Relatively quiet of late, New Jersey's Kevin Smith takes another spin with an old flame, the misinterpretations of religion. Red State's trailer opens like a typical Smith afternoon of dirty gags and then goes for a broad satire of the religious right by way of a homegrown version of Eli Roth's Hostel. Torture porn is old hat these days, but there's a loving quote from Quentin Tarantino, and with John Goodman and Melissa Leo leading the cast, hope abides. Even so, the movie never achieved a traditional release. After Smith's plan to auction the distribution rights went south, it eventually went straight to pay-per-view, from the first of this month, and is now only getting a one-night release in selected theaters this Sunday. ("He that trusteth in his own heart is a fool." -Proverbs)

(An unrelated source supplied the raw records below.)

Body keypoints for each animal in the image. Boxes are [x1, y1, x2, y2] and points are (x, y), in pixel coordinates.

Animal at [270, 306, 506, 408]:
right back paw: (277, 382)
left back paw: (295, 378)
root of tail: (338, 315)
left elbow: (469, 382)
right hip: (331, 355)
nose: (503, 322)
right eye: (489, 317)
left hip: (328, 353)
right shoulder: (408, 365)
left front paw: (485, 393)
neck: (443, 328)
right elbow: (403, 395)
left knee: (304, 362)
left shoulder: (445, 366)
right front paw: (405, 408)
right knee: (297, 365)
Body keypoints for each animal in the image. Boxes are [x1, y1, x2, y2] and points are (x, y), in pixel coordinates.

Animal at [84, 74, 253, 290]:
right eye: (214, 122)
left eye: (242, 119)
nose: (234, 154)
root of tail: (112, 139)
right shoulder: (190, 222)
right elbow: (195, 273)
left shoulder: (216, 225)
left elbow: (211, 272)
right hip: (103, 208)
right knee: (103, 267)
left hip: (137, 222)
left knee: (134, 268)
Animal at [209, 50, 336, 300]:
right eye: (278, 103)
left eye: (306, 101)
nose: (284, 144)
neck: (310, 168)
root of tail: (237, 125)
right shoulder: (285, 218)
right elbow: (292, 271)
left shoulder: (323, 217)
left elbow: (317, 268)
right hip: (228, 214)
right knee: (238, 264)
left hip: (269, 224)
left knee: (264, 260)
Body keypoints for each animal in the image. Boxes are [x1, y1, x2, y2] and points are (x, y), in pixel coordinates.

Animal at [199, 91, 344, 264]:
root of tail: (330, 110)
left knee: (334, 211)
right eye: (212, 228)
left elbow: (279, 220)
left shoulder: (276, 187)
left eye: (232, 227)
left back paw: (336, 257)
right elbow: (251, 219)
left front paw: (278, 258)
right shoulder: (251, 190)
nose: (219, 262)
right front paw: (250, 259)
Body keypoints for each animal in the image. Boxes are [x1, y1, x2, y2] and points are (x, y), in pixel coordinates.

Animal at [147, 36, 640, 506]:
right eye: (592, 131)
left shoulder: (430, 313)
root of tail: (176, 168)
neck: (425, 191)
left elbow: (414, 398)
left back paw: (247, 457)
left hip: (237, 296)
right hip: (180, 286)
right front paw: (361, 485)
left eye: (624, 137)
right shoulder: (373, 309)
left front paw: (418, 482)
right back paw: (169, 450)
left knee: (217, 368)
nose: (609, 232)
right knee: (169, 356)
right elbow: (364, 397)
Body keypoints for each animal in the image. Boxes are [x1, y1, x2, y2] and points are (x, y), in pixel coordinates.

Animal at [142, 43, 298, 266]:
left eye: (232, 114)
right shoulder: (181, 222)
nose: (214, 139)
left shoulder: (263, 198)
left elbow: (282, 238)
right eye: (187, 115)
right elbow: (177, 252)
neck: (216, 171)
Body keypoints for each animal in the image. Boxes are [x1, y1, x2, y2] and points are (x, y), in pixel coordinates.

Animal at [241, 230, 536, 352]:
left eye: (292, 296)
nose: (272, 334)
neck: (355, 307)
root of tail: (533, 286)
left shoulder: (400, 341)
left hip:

Produced by Jamie Foxx, the documentary of the week, Thunder Soul, is evidently the uplifting and inspiring story of the Kashmere Stage Band, a high-school group who achieved fame and glory in the 1970s. Reuniting the musicians for a gig some 30 years since they last played together, and since some of them even picked up an instrument, it's effectively a school reunion video but with a thrilling soundtrack.

Finally, for each and very action there is an equal and opposite reaction, and thus for every bald, hardboiled, and angry Jason Statham, there is a densely coiffed, naive and confused Taylor Lautner. For every The Killer Elite, there is an Abduction. Here is a trailer that uses a crash zoom away from a laptop rather than have the star demonstrate a reaction to what he has just seen on it. And then the running and the jumping and the shooting starts. Though sometimes he "feels different" to the other kids, Taylor isn't a werewolf but a "high-value asset," and apparently one with athletic gun skills. In summary: Jason Bourne meets Cody Banks, based on this trailer.